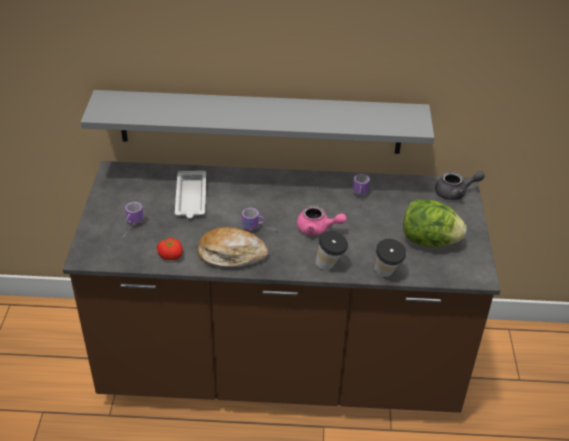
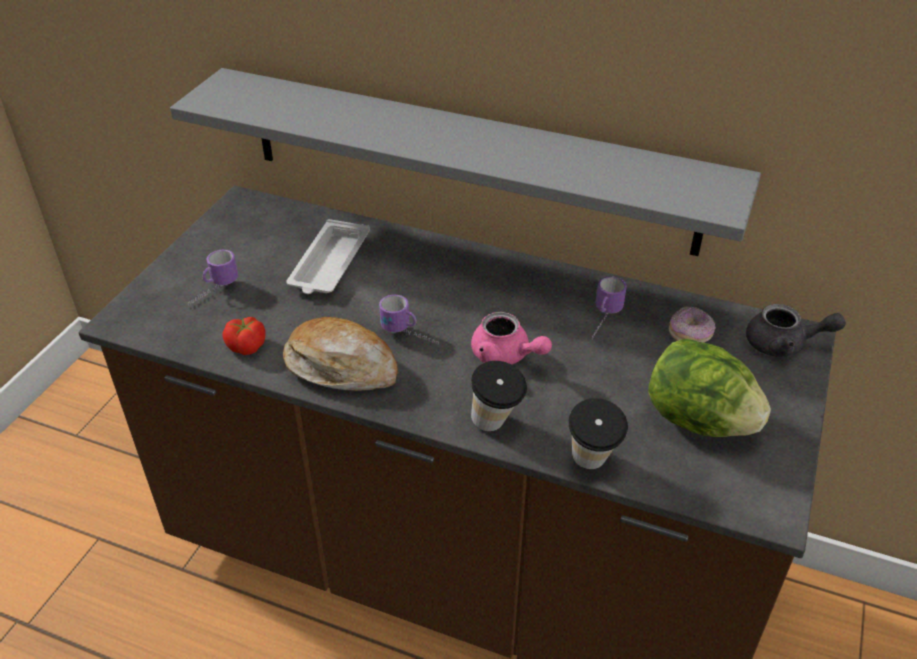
camera: 20 degrees right, 0 degrees up
(407, 197) = (690, 334): none -> donut

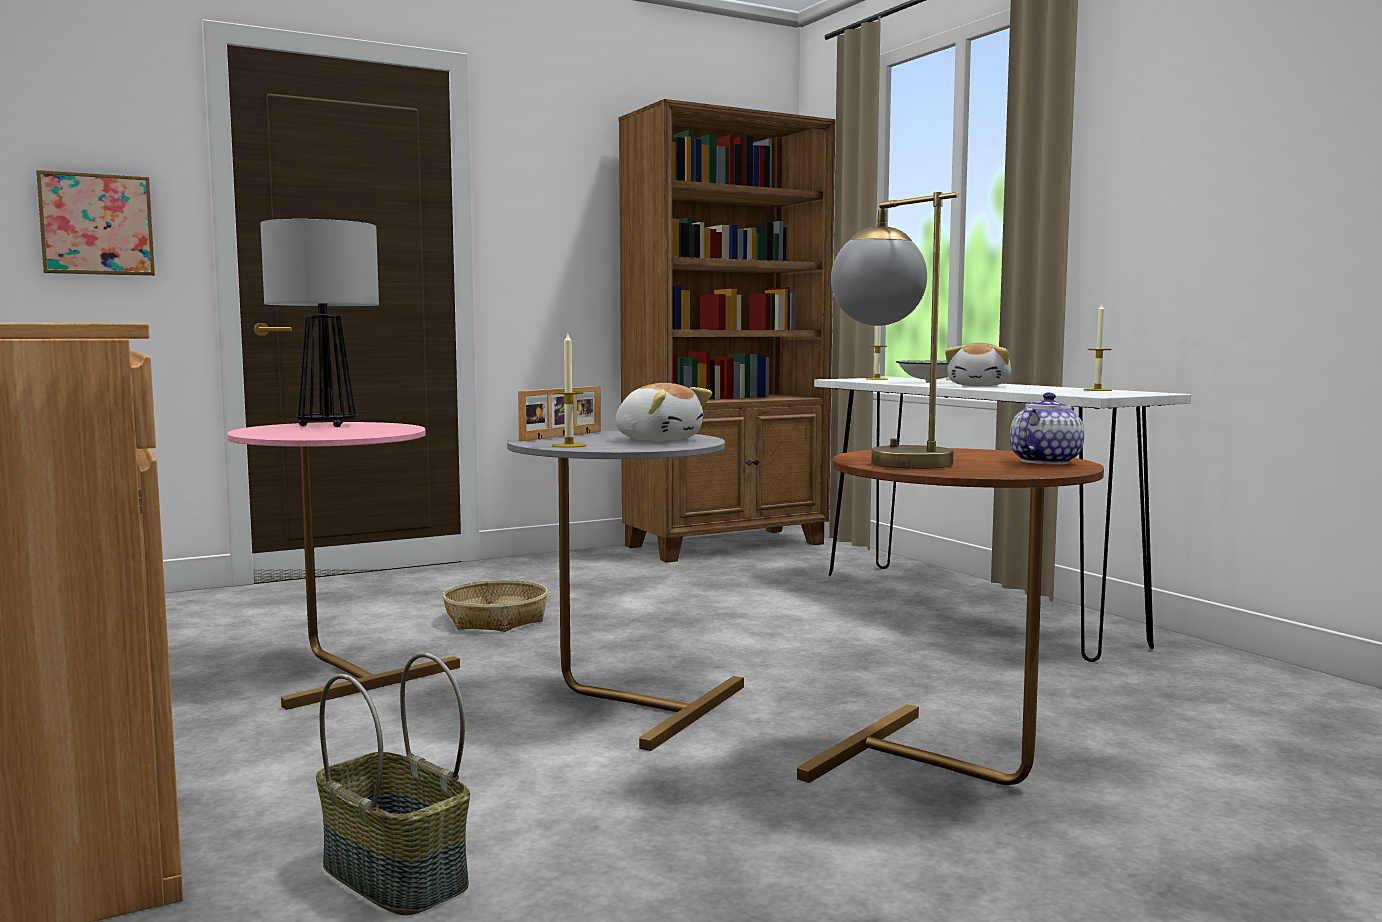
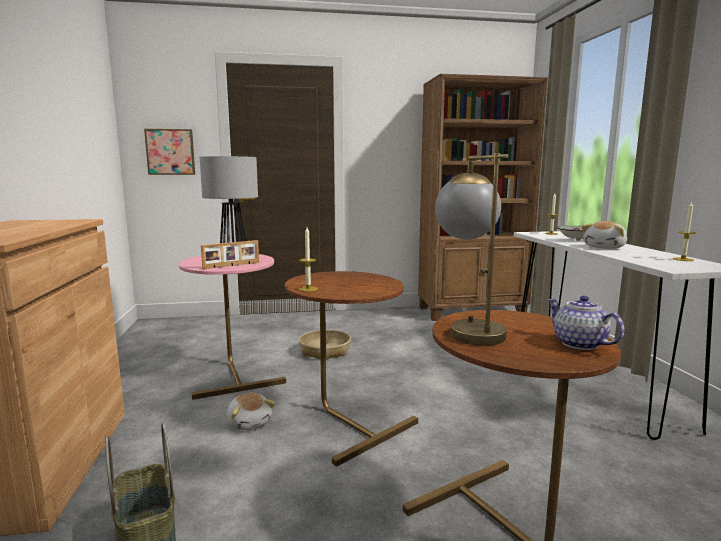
camera: 20 degrees right, 5 degrees up
(563, 436) = (322, 277): picture frame -> picture frame (232, 265)
(621, 701) = (346, 422): grey side table -> brown side table
(659, 440) = (366, 285): plush toy -> plush toy (250, 422)
(1044, 461) = (578, 344): teapot -> teapot turned 90 degrees counterclockwise

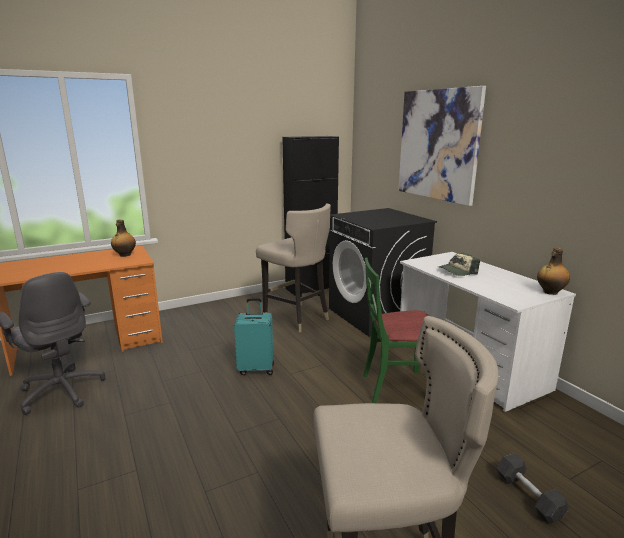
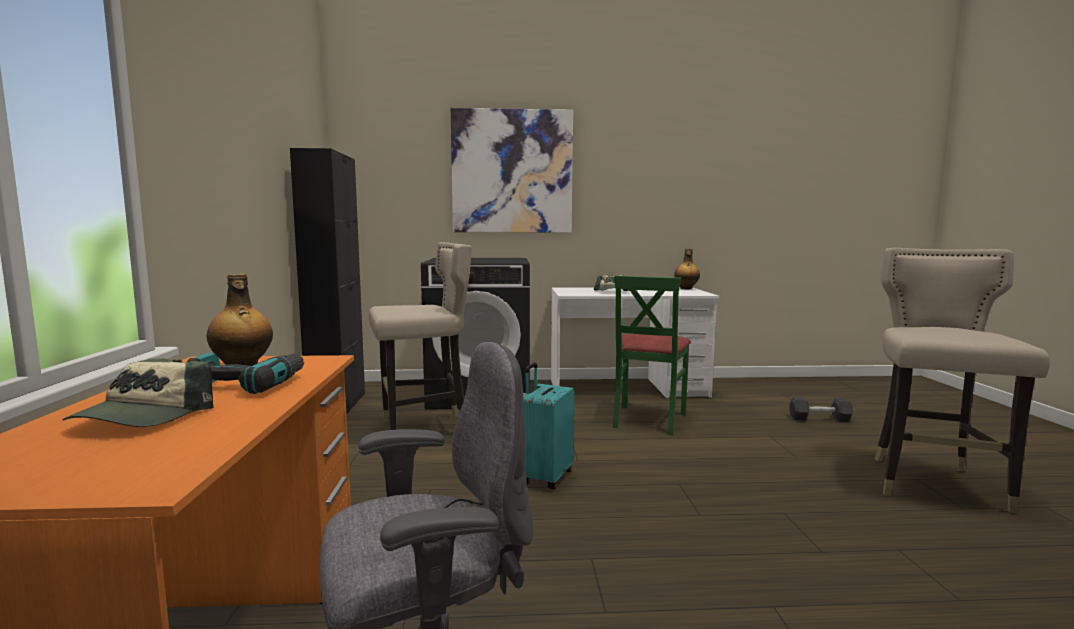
camera: 65 degrees left, 10 degrees down
(59, 263) = (144, 416): none -> cap
(98, 262) = (248, 384): none -> power drill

────────────────────

* [Activity]:
Find all the lines with "none" in the data and copy them.

* [Response to this exercise]:
(407, 197) = (690, 334): none -> donut
(59, 263) = (144, 416): none -> cap
(98, 262) = (248, 384): none -> power drill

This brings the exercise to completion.